Here we have an explicit reference to gay love. Others may attempt to water down everything and remind everyone that David was involved in relationships with women but it seems crystal clear. Two men are involved in a covenant of love.

They remain devoted to each other and in mourning Jonathan, David clarifies everything to ensure readers don’t wonder about his sexuality (since he had relationships with women too):

I’m very distressed for you my brother Jonathan; Greatly beloved were you to me; your love to me was wonderful, passing the love of women. (2 Samuel 1:26).

He might have cared, on some level, for women (making him bisexual) but his dominant feeling was toward men (perhaps a 5 on the Kinsey scale?).

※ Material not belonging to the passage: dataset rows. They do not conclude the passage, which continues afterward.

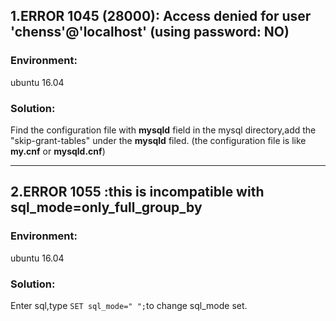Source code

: 
## 1.ERROR 1045 (28000): Access denied for user 'chenss'@'localhost' (using password: NO)
### Environment:
ubuntu 16.04
### Solution:
Find the configuration file with **mysqld** field in the mysql directory,add the "skip-grant-tables" under the **mysqld** filed.
(the configuration file is like **my.cnf** or **mysqld.cnf**)
***
## 2.ERROR 1055 :this is incompatible with sql_mode=only_full_group_by
### Environment:
ubuntu 16.04
### Solution:
Enter sql,type `SET sql_mode=" ";`to change sql_mode set.
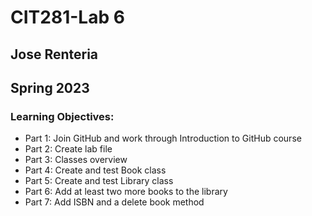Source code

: # CIT281-Lab 6
## Jose Renteria
## Spring 2023

### Learning Objectives:
- Part 1: Join GitHub and work through Introduction to GitHub course
- Part 2: Create lab file
- Part 3: Classes overview
- Part 4: Create and test Book class
- Part 5: Create and test Library class
- Part 6: Add at least two more books to the library
- Part 7: Add ISBN and a delete book method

No matter our understanding and interpretation of the stories of Ruth/Naomi and David/Jonathon, they have great potential to prove all love is holy and affirmed by God. Perhaps the Baal Shem Tov, the founder of classical Hasidism, said it best (ironic as that might seem):

From every human being there rises a light that reaches straight to heaven. When two souls are destined to be together find each other, their streams of light flow together and a single brighter light emanates from their united being.

It stands to reason the Baal Shem Tov couldn’t have foreseen that his words might become an affirmation of all kinds of love, but his language is generic. He doesn’t state “When a man and a woman find each other….” He leaves his remark open to everyone, perhaps an early acknowledgement that there are multiple ways to love and all of them can be kiddushin.

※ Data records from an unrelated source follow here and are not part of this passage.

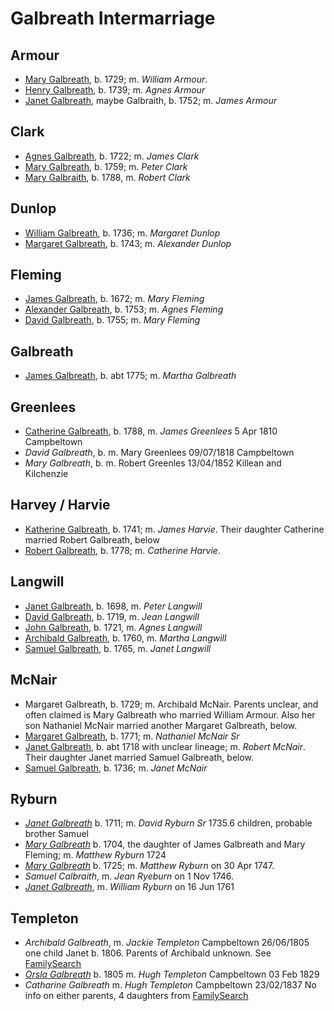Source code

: # Galbreath Intermarriage


## Armour

- [Mary Galbreath](/people/galbreath-mary-1729.md), b. 1729; m. *William Armour*. 
- [Henry Galbreath](/people/galbreath-henry-1739.md), b. 1739; m. *Agnes Armour*
- [Janet Galbreath](/people/galbreath-janet-1752.md), maybe Galbraith, b. 1752; m. *James Armour*

## Clark

- [Agnes Galbreath](/people/galbreath-agnes-1722.md), b. 1722; m. *James Clark*
- [Mary Galbreath](/people/galbreath-mary-1759.md), b. 1759; m. *Peter Clark*
- [Mary Galbraith](/people/galbreath-mary-1788.md), b. 1788, m. *Robert Clark*

## Dunlop

- [William Galbreath](/people/galbreath-william-1736.md), b. 1736; m. *Margaret Dunlop*
- [Margaret Galbreath](/people/galbreath-margaret-1743.md), b. 1743; m. *Alexander Dunlop*

## Fleming

- [James Galbreath](/people/galbreath-james-1672.md), b. 1672; m. *Mary Fleming*
- [Alexander Galbreath](/people/galbreath-alexander-1753.md), b. 1753; m. *Agnes Fleming*
- [David Galbreath](/people/galbreath-david-1755.md), b. 1755; m. *Mary Fleming*

## Galbreath

- [James Galbreath](/people/galbreath-james-abt-1775.md), b. abt 1775; m. *Martha Galbreath*

## Greenlees

- [Catherine Galbreath](/people/galbreath-catherine-1788.md), b. 1788, m. *James Greenlees* 5 Apr 1810 Campbeltown
- *David Galbreath*, b.  m. Mary Greenlees 09/07/1818 Campbeltown
- *Mary Galbreath*, b. m. Robert Greenles 13/04/1852 Killean and Kilchenzie

## Harvey / Harvie

- [Katherine Galbreath](/people/galbreath-katharine-1741.md), b. 1741; m. *James Harvie*. Their daughter Catherine married Robert Galbreath, below
- [Robert Galbreath](/people/galbreath-robert-1778.md), b. 1778; m. *Catherine Harvie*.

## Langwill

- [Janet Galbreath](/people/galbreath-janet-1698.md), b. 1698, m. *Peter Langwill*
- [David Galbreath](/people/galbreath-david-1719.md), b. 1719, m. *Jean Langwill*
- [John Galbreath](/people/galbreath-john-1721.md), b. 1721, m. *Agnes Langwill*
- [Archibald Galbreath](/people/galbreath-archibald-1760.md), b. 1760, m. *Martha Langwill*
- [Samuel Galbreath](/people/galbreath-samuel-1765.md), b. 1765, m. *Janet Langwill*

## McNair

- Margaret Galbreath, b. 1729; m. Archibald McNair.  Parents unclear, and often claimed is Mary Galbreath who married William Armour.  Also her son Nathaniel McNair married another Margaret Galbreath, below.
- [Margaret Galbreath](/people/galbreath-margaret-1771.md), b. 1771; m. *Nathaniel McNair Sr*
- [Janet Galbreath](/people/galbreath-janet-1718.md), b. abt 1718 with unclear lineage; m. *Robert McNair*. Their daughter Janet married  Samuel Galbreath, below.
- [Samuel Galbreath](/people/galbreath-samuel-1736.md), b. 1736; m. *Janet McNair*

## Ryburn

- [*Janet Galbreath*](/people/galbreath-janet-1711.md) b. 1711; m. *David Ryburn Sr* 1735.6 children, probable brother Samuel
- [*Mary Galbreath*](/people/galbreath-mary-1704.md) b. 1704, the daughter of James Galbreath and Mary Fleming; m. *Matthew Ryburn* 1724
- [*Mary Galbreath*](/people/galbreath-mary-1725.md) b. 1725; m. *Matthew Ryburn* on 30 Apr 1747.
- *Samuel Calbraith*, m. *Jean Ryeburn* on 1 Nov 1746.
- [*Janet Galbreath*](/people/galbreath-janet-1735.md), m. *William Ryburn* on 16 Jun 1761

## Templeton

- *Archibald Galbreath*, m. *Jackie Templeton* Campbeltown 26/06/1805  one child Janet b. 1806.  Parents of Archibald unknown.  See [FamilySearch](https://www.familysearch.org/tree/person/details/KCKB-P89)
- *[Orsla Galbreath](.people/galbreath-orsla-1805.md)* b. 1805 m. *Hugh Templeton* Campbeltown 03 Feb 1829
- *Catharine Galbreath* m. *Hugh Templeton* Campbeltown 23/02/1837   No info on either parents, 4 daughters from [FamilySearch](https://www.familysearch.org/tree/person/details/K8BM-MG6)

When I was younger, I sometimes confused the words bashert and b’reishit. Now, having completely grasped their distinct meanings, I’m happy to combine them in a coherent, affirming way, asserting that in the beginning God created people differently and that our bashert can be anyone, whether same, opposite or both sexes. No matter where we look, whether to the Torah, other places within the Tanakh, the legal sections of the Talmud or even to the teaching of a Hasidic leader many centuries ago, our religious tradition has all kinds of holy affirmations that we can look toward whenever we are feeling alone and in need of a reminder that we are God’s and created b’tezelem Elohim (in God’s image).